:: Work to complete ::
Scan the listing for the word "down" and report every line that contains it.

Top of Dataset extract

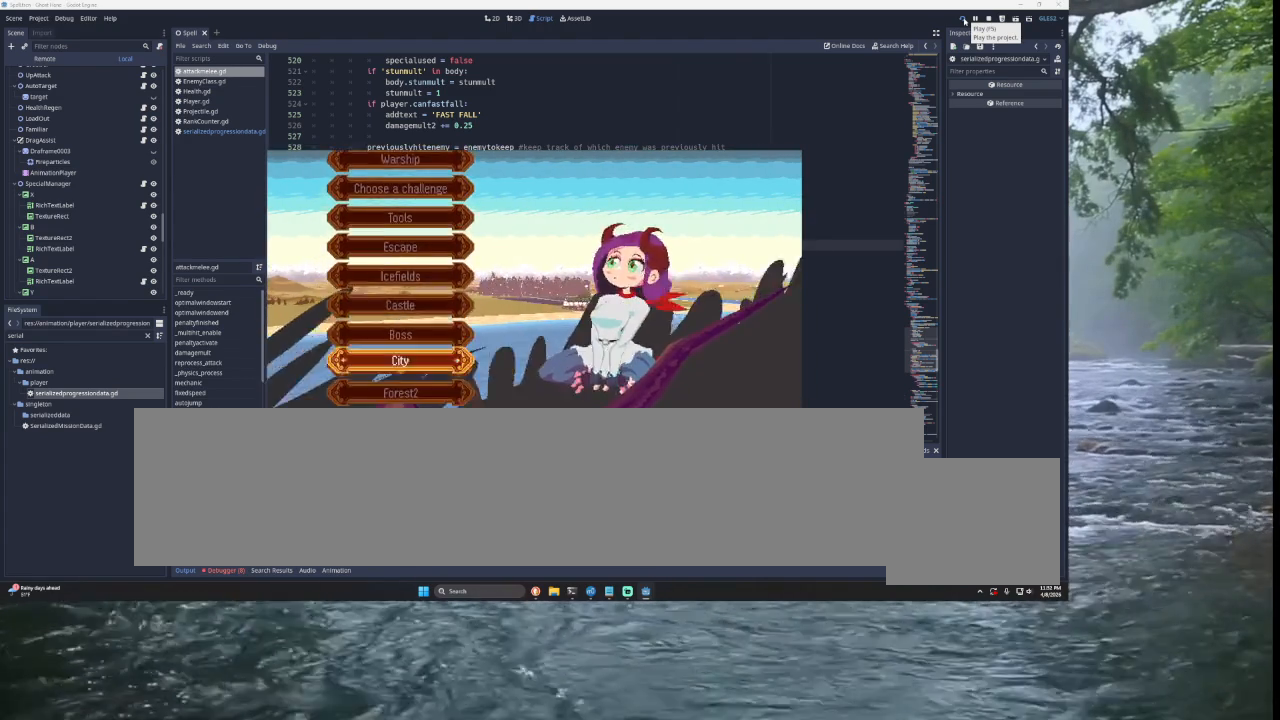
{"buttons": [], "left_stick": "up", "right_stick": "center", "events": [[67, "left_stick", "center"], [200, "left_stick", "down"], [367, "left_stick", "center"], [433, "left_stick", "up"]]}
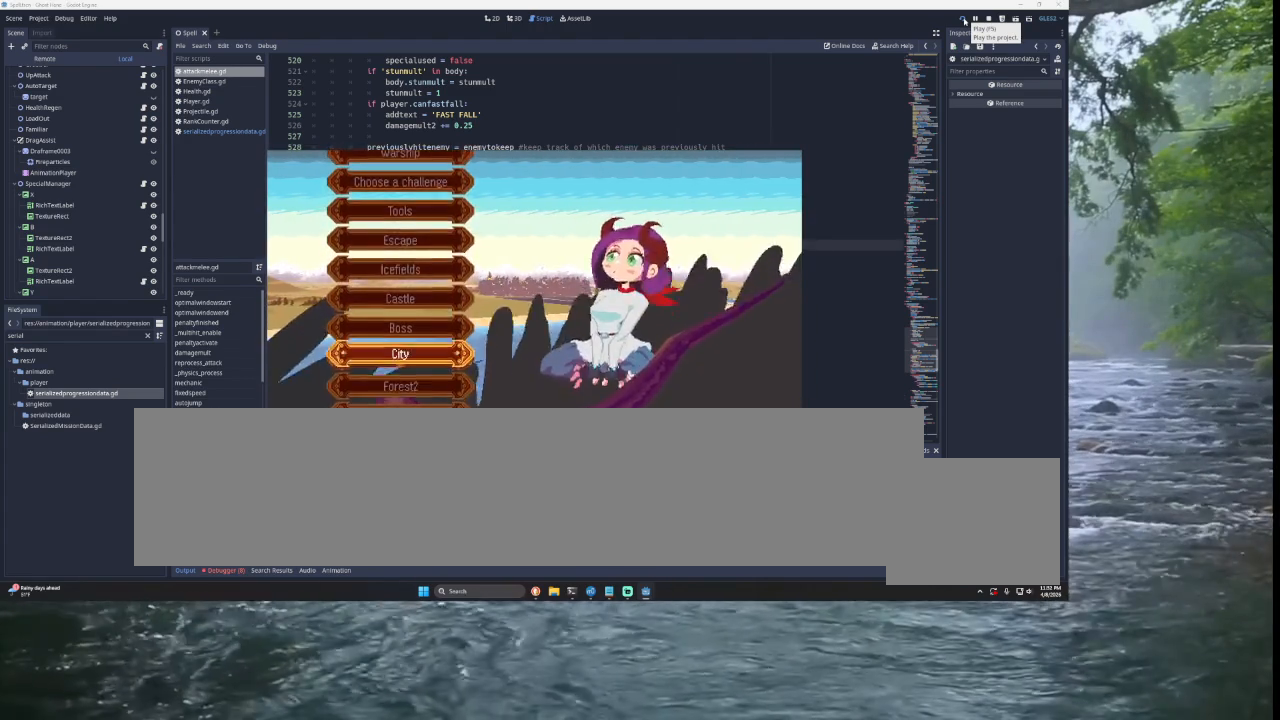
{"buttons": [], "left_stick": "center", "right_stick": "center", "events": [[67, "left_stick", "center"], [333, "SQUARE", "down"], [433, "SQUARE", "up"]]}
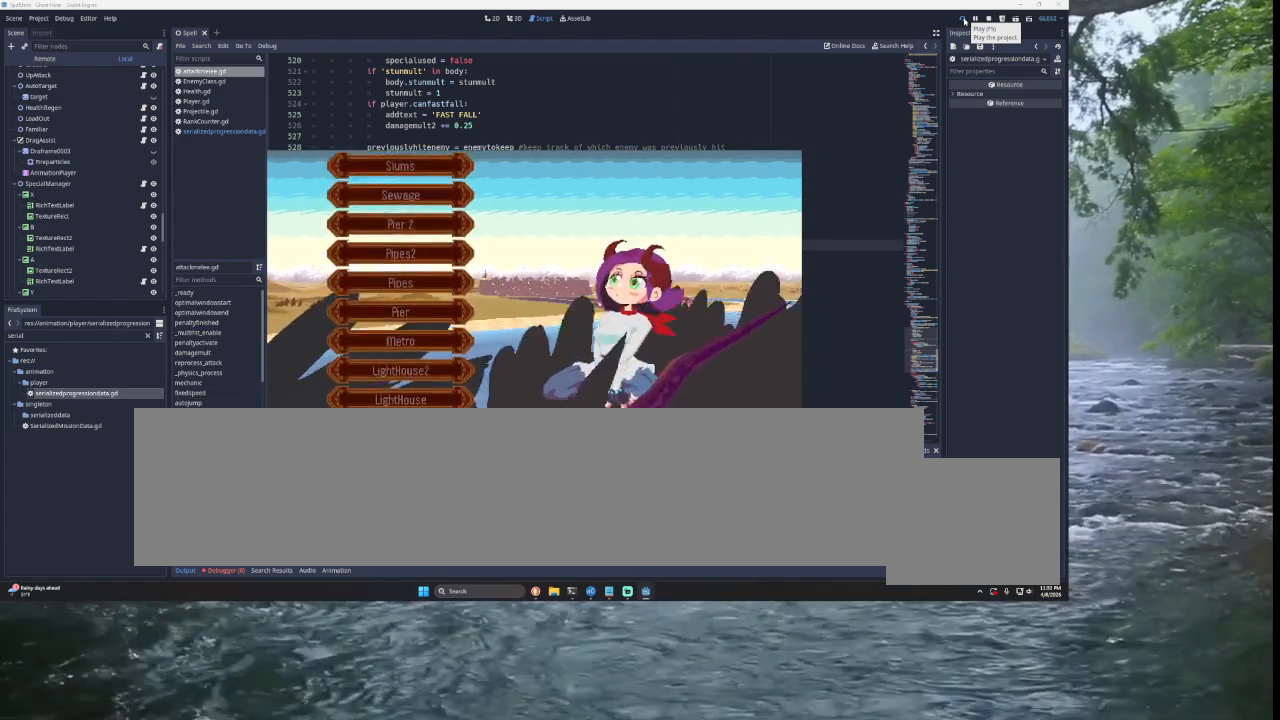
{"buttons": [], "left_stick": "center", "right_stick": "center", "events": [[33, "left_stick", "up"], [133, "left_stick", "center"], [233, "left_stick", "up"], [333, "SQUARE", "down"], [333, "left_stick", "center"], [500, "SQUARE", "up"]]}
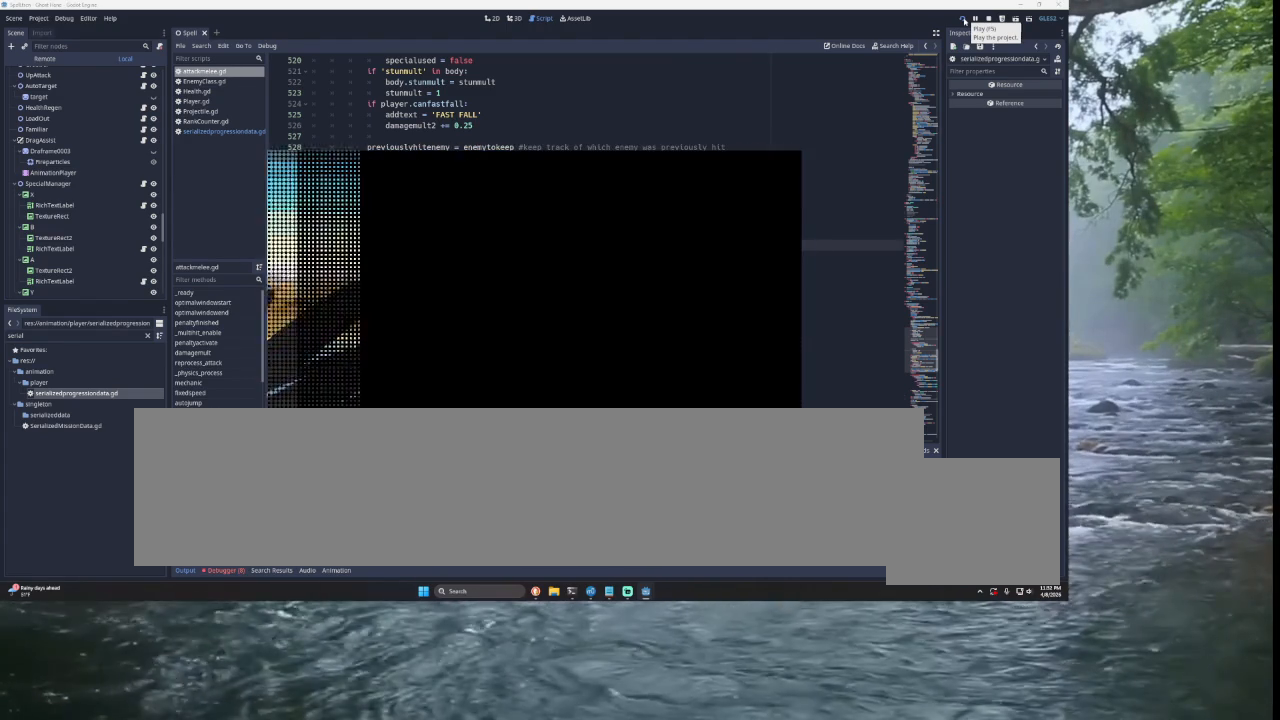
{"buttons": [], "left_stick": "left", "right_stick": "center", "events": [[67, "left_stick", "left"]]}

Bottom of Dataset extract

:: Task answer ::
{"buttons": [], "left_stick": "up", "right_stick": "center", "events": [[67, "left_stick", "center"], [200, "left_stick", "down"], [367, "left_stick", "center"], [433, "left_stick", "up"]]}
{"buttons": [], "left_stick": "center", "right_stick": "center", "events": [[67, "left_stick", "center"], [333, "SQUARE", "down"], [433, "SQUARE", "up"]]}
{"buttons": [], "left_stick": "center", "right_stick": "center", "events": [[33, "left_stick", "up"], [133, "left_stick", "center"], [233, "left_stick", "up"], [333, "SQUARE", "down"], [333, "left_stick", "center"], [500, "SQUARE", "up"]]}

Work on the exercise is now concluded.